===== Provided data =====

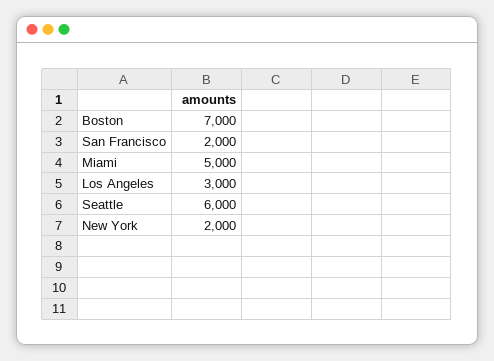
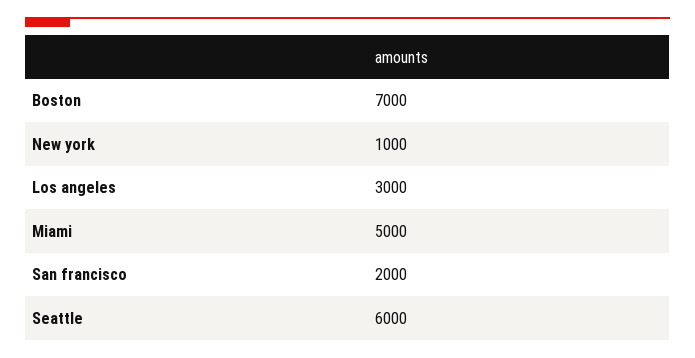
  {
    "Boston": 7000,
    "San Francisco": 2000,
    "Miami": 5000,
    "Los Angeles": 3000,
    "Seattle": 6000,
-   "New York": 2000
+   "New York": 1000
  }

=====

_The problem_
Write out every line of the entries above exactly, and omit their pictures.

_Output for this exercise_
  {
    "Boston": 7000,
    "San Francisco": 2000,
    "Miami": 5000,
    "Los Angeles": 3000,
    "Seattle": 6000,
-   "New York": 2000
+   "New York": 1000
  }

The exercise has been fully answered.